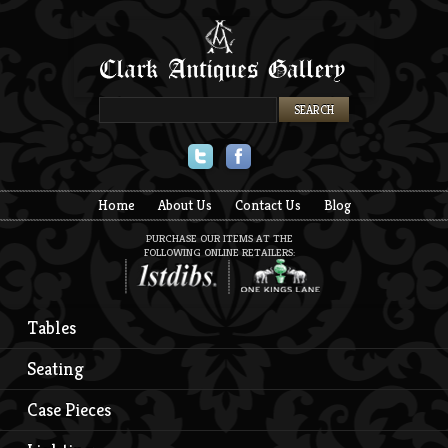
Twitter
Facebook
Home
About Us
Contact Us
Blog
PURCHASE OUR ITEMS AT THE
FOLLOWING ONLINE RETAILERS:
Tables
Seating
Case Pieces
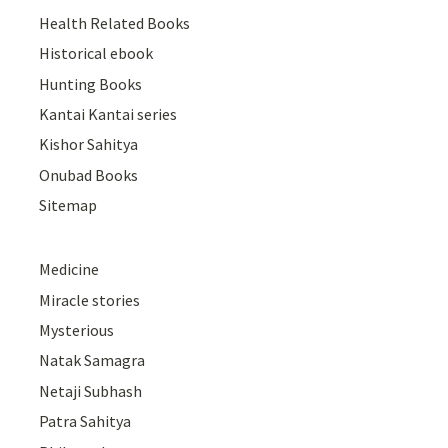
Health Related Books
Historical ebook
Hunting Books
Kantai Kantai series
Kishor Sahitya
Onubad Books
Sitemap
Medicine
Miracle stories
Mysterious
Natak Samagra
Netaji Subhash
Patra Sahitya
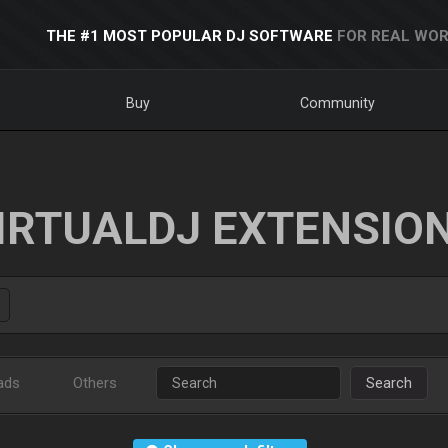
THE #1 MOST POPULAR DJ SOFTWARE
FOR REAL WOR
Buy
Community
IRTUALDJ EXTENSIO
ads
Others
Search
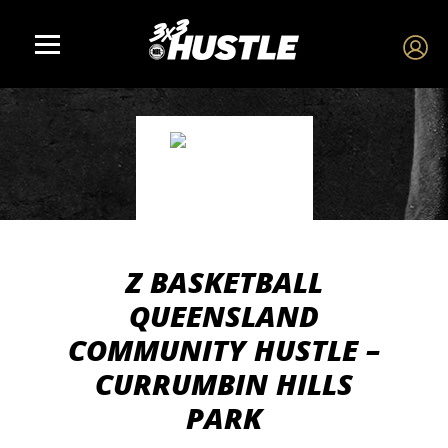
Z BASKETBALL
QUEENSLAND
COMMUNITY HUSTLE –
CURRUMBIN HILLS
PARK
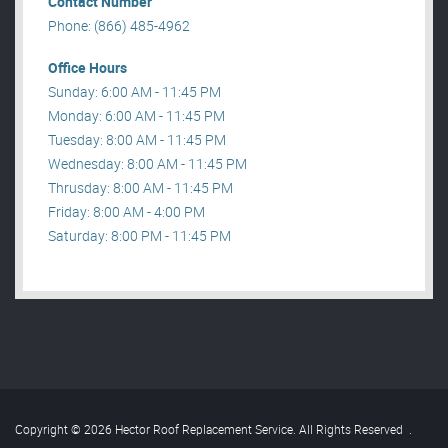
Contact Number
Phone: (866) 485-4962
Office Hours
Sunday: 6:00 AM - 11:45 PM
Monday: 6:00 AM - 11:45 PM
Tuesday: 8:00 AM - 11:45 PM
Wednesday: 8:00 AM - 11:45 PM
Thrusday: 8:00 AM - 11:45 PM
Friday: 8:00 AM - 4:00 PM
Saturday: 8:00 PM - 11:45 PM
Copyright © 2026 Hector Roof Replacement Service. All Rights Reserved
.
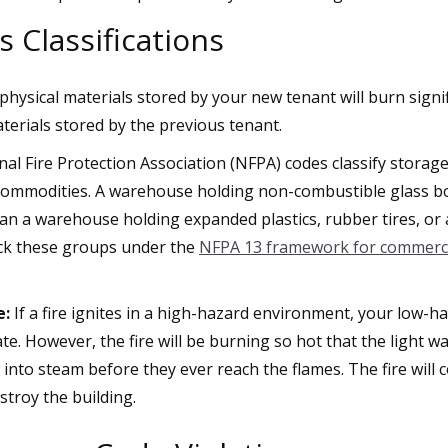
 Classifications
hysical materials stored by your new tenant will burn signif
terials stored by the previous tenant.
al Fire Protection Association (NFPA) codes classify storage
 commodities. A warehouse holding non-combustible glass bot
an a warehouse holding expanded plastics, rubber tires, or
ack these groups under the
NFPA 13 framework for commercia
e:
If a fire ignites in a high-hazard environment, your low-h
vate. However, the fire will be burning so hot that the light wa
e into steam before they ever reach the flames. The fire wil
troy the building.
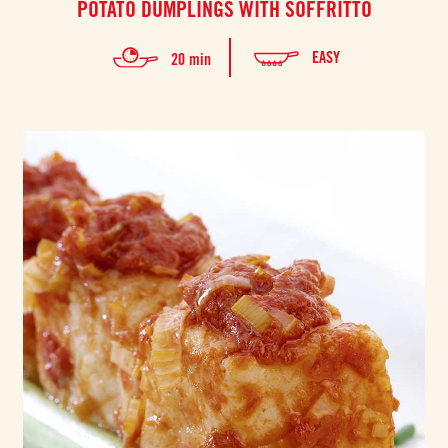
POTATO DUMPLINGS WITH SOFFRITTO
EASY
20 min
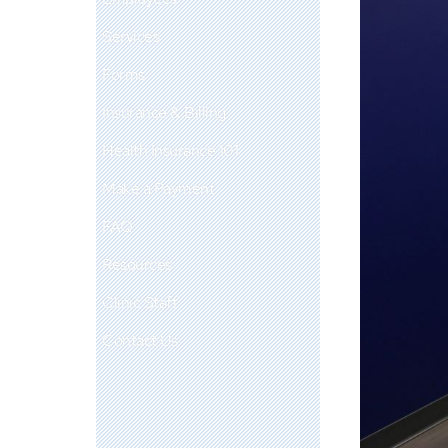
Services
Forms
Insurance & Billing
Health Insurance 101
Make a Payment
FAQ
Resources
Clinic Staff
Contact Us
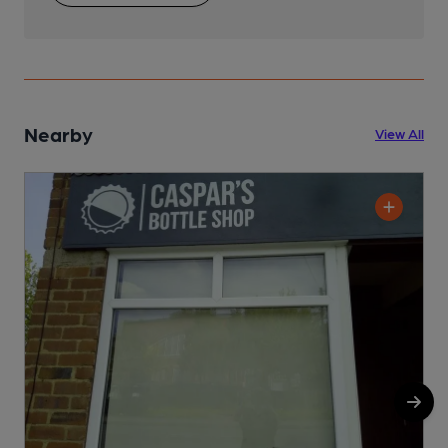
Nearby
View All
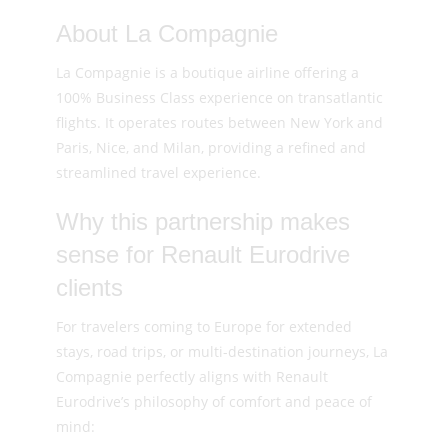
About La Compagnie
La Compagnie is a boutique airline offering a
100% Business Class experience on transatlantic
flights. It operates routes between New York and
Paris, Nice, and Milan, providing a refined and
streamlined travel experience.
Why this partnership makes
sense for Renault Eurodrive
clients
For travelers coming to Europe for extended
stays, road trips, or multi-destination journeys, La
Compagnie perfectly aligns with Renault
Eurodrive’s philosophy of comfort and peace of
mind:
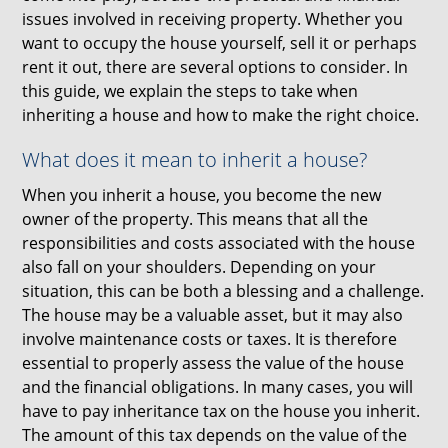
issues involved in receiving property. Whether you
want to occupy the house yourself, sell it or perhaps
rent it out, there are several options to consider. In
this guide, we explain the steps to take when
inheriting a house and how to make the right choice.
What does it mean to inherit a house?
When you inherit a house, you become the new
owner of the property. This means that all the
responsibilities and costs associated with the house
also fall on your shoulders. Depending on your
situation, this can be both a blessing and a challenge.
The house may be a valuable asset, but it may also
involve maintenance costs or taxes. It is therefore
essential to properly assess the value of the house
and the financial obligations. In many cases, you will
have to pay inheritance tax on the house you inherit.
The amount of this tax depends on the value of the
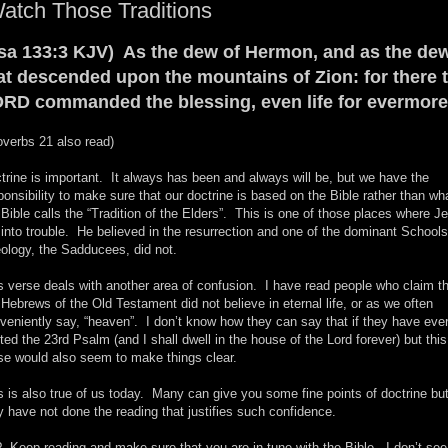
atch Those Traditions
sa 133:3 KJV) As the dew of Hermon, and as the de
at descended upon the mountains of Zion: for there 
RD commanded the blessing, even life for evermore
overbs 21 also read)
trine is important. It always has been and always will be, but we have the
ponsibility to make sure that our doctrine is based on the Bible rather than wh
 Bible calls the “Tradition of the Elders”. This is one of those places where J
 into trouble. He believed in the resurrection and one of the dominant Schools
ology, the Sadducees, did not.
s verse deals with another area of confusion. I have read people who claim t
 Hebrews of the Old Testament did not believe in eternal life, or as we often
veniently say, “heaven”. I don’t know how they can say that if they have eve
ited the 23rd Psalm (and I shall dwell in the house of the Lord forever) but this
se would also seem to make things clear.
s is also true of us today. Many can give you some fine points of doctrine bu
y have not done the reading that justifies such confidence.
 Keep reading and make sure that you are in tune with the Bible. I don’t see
──────
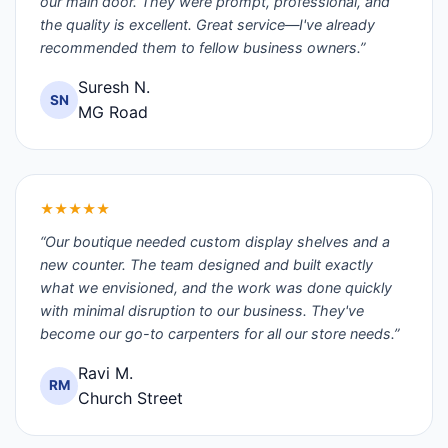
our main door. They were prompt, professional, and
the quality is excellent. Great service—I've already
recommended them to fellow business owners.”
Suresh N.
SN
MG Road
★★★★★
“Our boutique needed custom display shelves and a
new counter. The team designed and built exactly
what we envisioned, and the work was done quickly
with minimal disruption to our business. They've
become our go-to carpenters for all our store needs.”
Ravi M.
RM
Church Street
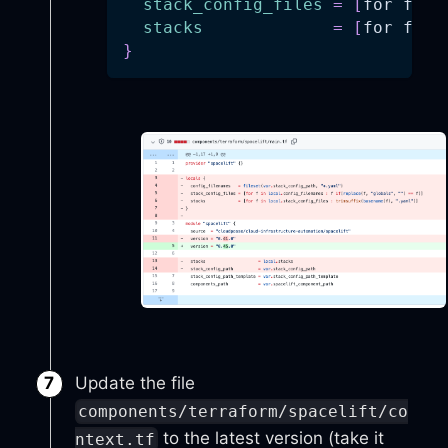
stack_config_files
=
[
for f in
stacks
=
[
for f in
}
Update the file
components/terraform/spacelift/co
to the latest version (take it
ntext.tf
──────
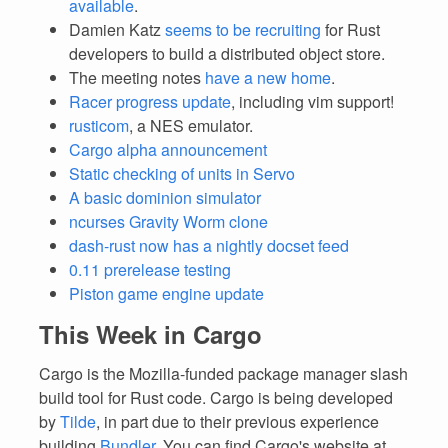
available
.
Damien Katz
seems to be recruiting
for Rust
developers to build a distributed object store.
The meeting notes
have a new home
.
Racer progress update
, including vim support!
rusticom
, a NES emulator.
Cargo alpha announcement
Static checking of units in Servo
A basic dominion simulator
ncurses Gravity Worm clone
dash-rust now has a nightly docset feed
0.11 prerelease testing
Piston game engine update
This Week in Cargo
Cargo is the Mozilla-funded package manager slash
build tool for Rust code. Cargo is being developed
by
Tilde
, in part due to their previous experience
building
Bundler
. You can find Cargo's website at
──────
_ABOUT THIS EXERCISE_: Look above for the line with "inheriting a house"; retype exactly that line, every line after it up to the line with "also fall on", and that line too, nothing else.

_WRITTEN RESPONSE_:
inheriting a house and how to make the right choice.
What does it mean to inherit a house?
When you inherit a house, you become the new
owner of the property. This means that all the
responsibilities and costs associated with the house
also fall on your shoulders. Depending on your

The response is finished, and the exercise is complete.